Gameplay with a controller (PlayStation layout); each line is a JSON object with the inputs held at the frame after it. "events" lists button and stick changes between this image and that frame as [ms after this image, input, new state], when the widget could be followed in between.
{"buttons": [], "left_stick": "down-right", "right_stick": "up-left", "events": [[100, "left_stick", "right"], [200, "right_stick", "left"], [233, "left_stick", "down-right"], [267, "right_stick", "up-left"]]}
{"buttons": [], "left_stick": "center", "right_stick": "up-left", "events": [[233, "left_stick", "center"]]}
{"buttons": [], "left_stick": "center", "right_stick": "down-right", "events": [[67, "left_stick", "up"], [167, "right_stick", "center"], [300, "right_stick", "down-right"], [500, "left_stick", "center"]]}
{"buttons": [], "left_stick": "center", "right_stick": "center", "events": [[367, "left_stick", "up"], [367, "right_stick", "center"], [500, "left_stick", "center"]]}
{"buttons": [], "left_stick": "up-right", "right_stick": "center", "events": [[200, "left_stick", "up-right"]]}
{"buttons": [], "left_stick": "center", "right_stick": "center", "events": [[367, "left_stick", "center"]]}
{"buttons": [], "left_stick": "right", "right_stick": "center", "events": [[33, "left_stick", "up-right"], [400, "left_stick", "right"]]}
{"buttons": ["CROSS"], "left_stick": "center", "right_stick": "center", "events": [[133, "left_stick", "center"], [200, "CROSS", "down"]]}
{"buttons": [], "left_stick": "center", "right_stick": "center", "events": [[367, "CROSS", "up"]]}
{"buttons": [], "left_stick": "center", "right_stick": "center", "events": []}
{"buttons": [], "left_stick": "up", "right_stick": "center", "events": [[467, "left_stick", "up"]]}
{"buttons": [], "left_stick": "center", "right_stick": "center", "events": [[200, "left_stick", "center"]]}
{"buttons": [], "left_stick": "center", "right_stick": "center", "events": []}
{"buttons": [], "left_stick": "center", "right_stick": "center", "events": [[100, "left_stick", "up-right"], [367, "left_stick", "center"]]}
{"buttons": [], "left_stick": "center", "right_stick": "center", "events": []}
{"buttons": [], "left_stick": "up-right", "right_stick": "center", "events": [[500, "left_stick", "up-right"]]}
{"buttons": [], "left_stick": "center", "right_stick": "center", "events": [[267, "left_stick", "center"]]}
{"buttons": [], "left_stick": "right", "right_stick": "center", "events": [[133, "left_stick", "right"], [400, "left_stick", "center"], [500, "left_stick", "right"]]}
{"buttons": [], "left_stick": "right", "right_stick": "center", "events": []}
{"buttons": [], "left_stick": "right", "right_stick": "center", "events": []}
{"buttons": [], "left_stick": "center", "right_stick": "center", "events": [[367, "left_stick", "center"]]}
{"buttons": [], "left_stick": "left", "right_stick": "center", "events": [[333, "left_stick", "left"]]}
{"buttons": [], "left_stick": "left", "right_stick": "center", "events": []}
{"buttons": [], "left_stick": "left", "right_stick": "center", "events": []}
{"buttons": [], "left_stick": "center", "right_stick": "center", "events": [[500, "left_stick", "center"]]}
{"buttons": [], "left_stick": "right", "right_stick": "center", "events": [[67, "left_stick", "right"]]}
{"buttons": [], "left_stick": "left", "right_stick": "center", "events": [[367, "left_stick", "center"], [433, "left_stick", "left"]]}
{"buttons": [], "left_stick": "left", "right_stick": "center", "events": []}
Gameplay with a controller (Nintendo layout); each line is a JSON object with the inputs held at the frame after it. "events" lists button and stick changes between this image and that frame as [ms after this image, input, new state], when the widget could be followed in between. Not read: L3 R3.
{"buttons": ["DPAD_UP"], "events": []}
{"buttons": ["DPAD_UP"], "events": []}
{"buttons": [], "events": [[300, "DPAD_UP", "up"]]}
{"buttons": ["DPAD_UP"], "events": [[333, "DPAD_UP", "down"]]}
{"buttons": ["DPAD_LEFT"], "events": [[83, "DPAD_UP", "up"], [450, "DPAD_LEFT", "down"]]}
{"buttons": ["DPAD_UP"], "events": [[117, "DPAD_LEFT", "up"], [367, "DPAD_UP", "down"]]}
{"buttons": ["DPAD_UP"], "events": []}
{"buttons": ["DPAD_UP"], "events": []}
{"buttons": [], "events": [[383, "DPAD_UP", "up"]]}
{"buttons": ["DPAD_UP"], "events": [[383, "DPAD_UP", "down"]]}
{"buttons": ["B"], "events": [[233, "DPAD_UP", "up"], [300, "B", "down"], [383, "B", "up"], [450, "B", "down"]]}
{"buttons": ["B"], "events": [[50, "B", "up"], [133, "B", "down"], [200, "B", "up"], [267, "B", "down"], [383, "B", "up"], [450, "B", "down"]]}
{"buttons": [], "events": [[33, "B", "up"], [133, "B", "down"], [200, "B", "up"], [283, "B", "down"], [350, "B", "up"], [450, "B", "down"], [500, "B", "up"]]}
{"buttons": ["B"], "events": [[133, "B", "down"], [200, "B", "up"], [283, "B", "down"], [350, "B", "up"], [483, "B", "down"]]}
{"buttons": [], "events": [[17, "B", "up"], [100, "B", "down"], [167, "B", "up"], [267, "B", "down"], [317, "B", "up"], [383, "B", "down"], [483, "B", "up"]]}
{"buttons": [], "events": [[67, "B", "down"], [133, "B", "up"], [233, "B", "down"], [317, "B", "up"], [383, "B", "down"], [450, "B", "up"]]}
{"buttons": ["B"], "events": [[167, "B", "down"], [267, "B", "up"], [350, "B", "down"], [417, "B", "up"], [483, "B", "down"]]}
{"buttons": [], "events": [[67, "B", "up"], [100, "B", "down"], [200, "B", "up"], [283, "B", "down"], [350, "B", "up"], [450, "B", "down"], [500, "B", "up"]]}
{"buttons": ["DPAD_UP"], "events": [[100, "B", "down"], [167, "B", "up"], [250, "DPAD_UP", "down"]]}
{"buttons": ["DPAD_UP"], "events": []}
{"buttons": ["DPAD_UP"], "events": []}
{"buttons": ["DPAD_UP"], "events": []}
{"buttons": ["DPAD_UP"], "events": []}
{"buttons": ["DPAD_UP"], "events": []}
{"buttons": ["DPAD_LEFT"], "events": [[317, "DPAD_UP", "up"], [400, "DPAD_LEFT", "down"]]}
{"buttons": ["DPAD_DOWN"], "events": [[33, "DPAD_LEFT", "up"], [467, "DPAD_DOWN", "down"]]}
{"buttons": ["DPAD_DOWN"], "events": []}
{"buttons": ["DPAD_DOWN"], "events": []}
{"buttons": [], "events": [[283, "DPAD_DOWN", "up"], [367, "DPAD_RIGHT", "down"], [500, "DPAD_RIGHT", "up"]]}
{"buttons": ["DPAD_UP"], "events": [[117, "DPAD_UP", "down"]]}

◆ Exercise ◆
The expected output is every line from the material above where "CROSS" can be found.

◆ Exercise solution ◆
{"buttons": ["CROSS"], "left_stick": "center", "right_stick": "center", "events": [[133, "left_stick", "center"], [200, "CROSS", "down"]]}
{"buttons": [], "left_stick": "center", "right_stick": "center", "events": [[367, "CROSS", "up"]]}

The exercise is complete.